Notice that sample with "Li" are liver samples. perhaps drop the remaining columns first?
# perform VS transformation (the vst() function only likes integers!)
vst_counts_liver<- txi$counts %>%
as.data.frame() %>%
select(contains("Li")) %>%
mutate_all(as.integer) %>%
as.matrix() %>%
vst()
# remove 0-variance genes (remember to also convert counts to integers)
vst_counts_liver<-vst_counts_liver[apply(vst_counts_liver, 1, var) != 0,]
# perfomr PCA on TRANSPOSED scaled, centred data
pca_liver<- prcomp(t(vst_counts_liver),scale.=T, center=T)
## add metadata and plot
pca_liver$x %>%
as_tibble(rownames = "sample_id") %>%
left_join(samples) %>%
ggplot(aes(x=PC1, y=PC2, color=treatment)) +
geom_point(size=3)
Computational Genomics with R
book, especially the
chapter on RNA-Seq
by Bora Uyar. Galaxy also has plenty of interesting documentation such
as this
one.Another common exploratory visualization technique are heatmaps. Surely you have seen them in many publications. The PCA is useful for visualizing the clustering of samples. Heatmaps can do the same, but they can add one extra layer of information: the clustering of genes. Let's look at two examples:
Like the PCA, we might want to compare the distance between samples. To do this, we have to manually calculate this distances first, and then use those distances to inform the heatmap.
# get sample-to-sample distance
sample_dist <- dist(t(vst_counts))
# convert to matrix
sample_dist_matrix <- as.matrix(sample_dist)
# plot
pheatmap(sample_dist_matrix,
annotation_col=data.frame(samples[,c("sample_id","tissue","treatment","side")],
row.names = "sample_id"),
annotation_row=data.frame(samples[,c("sample_id","tissue","treatment","side")],
row.names = "sample_id"))
This shows a similar picture.

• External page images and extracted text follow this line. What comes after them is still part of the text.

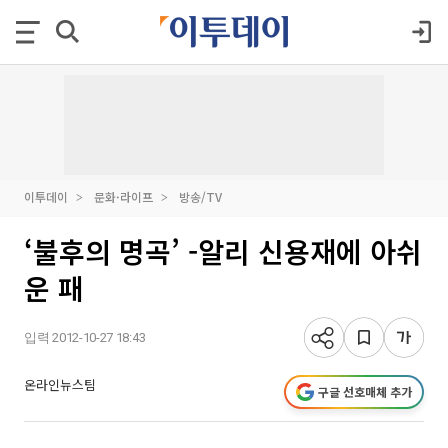
이투데이
문화·라이프
방송/TV
‘불후의 명곡’ -알리 신용재에 아쉬
운 패
입력 2012-10-27 18:43
온라인뉴스팀
구글 선호매체 추가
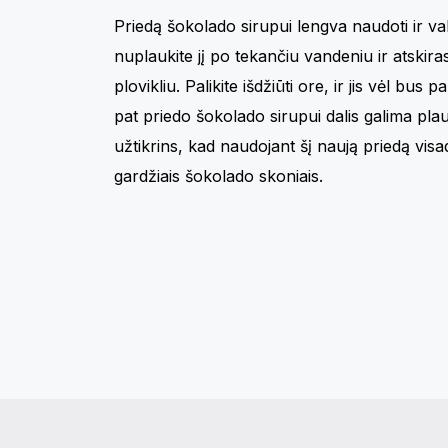
Priedą šokolado sirupui lengva naudoti ir va
nuplaukite jį po tekančiu vandeniu ir atskiras
plovikliu. Palikite išdžiūti ore, ir jis vėl bus
pat priedo šokolado sirupui dalis galima plaut
užtikrins, kad naudojant šį naują priedą visa
gardžiais šokolado skoniais.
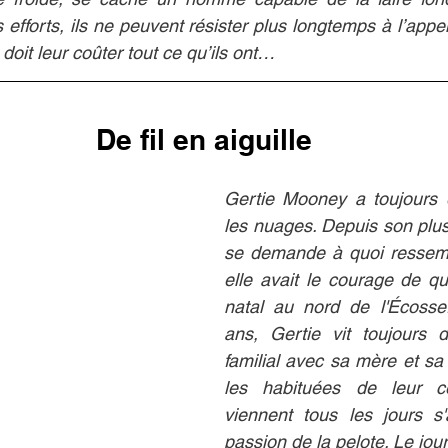
 efforts, ils ne peuvent résister plus longtemps à l’appel
 doit leur coûter tout ce qu’ils ont…
De fil en aiguille
Gertie Mooney a toujours e
les nuages. Depuis son plus 
se demande à quoi ressembl
elle avait le courage de qui
natal au nord de l'Écosse.
ans, Gertie vit toujours d
familial avec sa mère et sa
les habituées de leur ce
viennent tous les jours s'
passion de la pelote. Le jour 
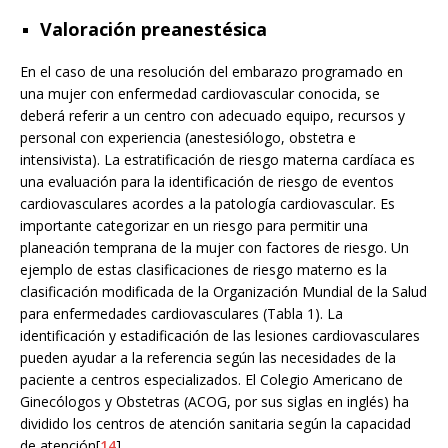
Valoración preanestésica
En el caso de una resolución del embarazo programado en
una mujer con enfermedad cardiovascular conocida, se
deberá referir a un centro con adecuado equipo, recursos y
personal con experiencia (anestesiólogo, obstetra e
intensivista). La estratificación de riesgo materna cardíaca es
una evaluación para la identificación de riesgo de eventos
cardiovasculares acordes a la patología cardiovascular. Es
importante categorizar en un riesgo para permitir una
planeación temprana de la mujer con factores de riesgo. Un
ejemplo de estas clasificaciones de riesgo materno es la
clasificación modificada de la Organización Mundial de la Salud
para enfermedades cardiovasculares (Tabla 1). La
identificación y estadificación de las lesiones cardiovasculares
pueden ayudar a la referencia según las necesidades de la
paciente a centros especializados. El Colegio Americano de
Ginecólogos y Obstetras (ACOG, por sus siglas en inglés) ha
dividido los centros de atención sanitaria según la capacidad
de atención[
14
].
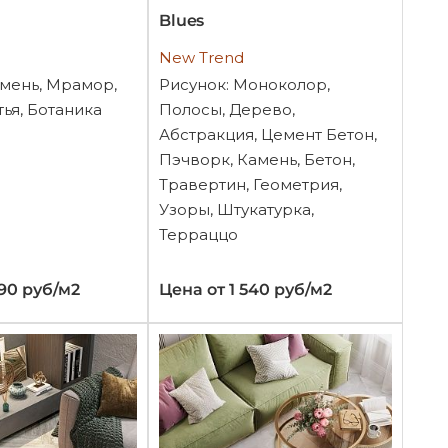
Blues
New Trend
амень, Мрамор,
Рисунок: Моноколор,
ья, Ботаника
Полосы, Дерево,
Абстракция, Цемент Бетон,
Пэчворк, Камень, Бетон,
Травертин, Геометрия,
Узоры, Штукатурка,
Терраццо
390 руб/м2
Цена от 1 540 руб/м2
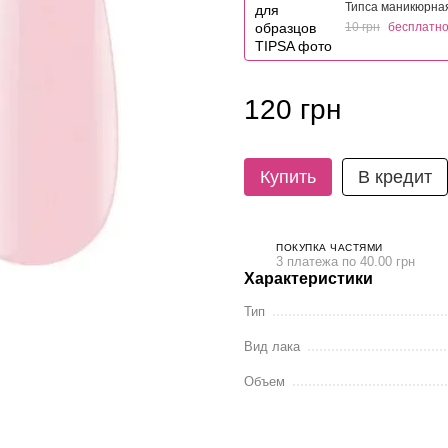
Типса маникюрна
10 грн
бесплатн
120 грн
Купить
В кредит
ПОКУПКА ЧАСТЯМИ
3 платежа по 40.00 грн
Характеристики
Тип
Вид лака
Объем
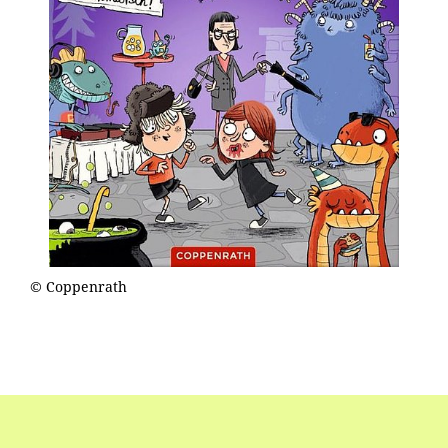
© Coppenrath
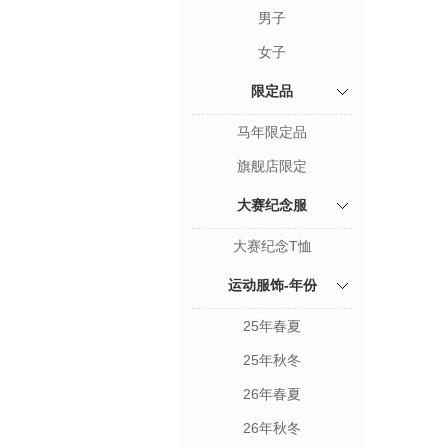
男子
女子
限定品
马年限定品
旗舰店限定
大赛纪念服
大赛纪念T恤
运动服饰-年份
25年春夏
25年秋冬
26年春夏
26年秋冬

There is strong clustering with tissues, and then a little bit of clustering for treatments within tissues, but the tissue-effect is consuming much of the signal.
Above we are just showing the distance between samples, but you may be interested whether there are specific genes/transcripts who's expression is clustering. because there are thousands of genes, we may want to only focus on genes that are particularly variable in their expression across the samples.
# Sort the rows in vst matrix by the row-wise variance, and keep only the 500 most variable genes
var_genes <- apply(vst_counts,MAR=1, FUN=var) %>%
enframe() %>%
arrange(desc(value)) %>%
slice_head(n=500) %>%
pull(name)
head(var_genes) # list of genes we want to keep
vst_subset<-vst_counts[var_genes, ]
# check to see we really only have 500 genes
dim(vst_subset)
# plot heatmap (this time scaled by row)
pheatmap(vst_subset,
scale = "row",
cluster_rows=T, show_rownames=FALSE,
cluster_cols=T, show_colnames = T,
annotation_col=data.frame(samples[,c("sample_id","tissue","treatment","side")], row.names = "sample_id"))
Question: Do we learn anything new from this heatmap?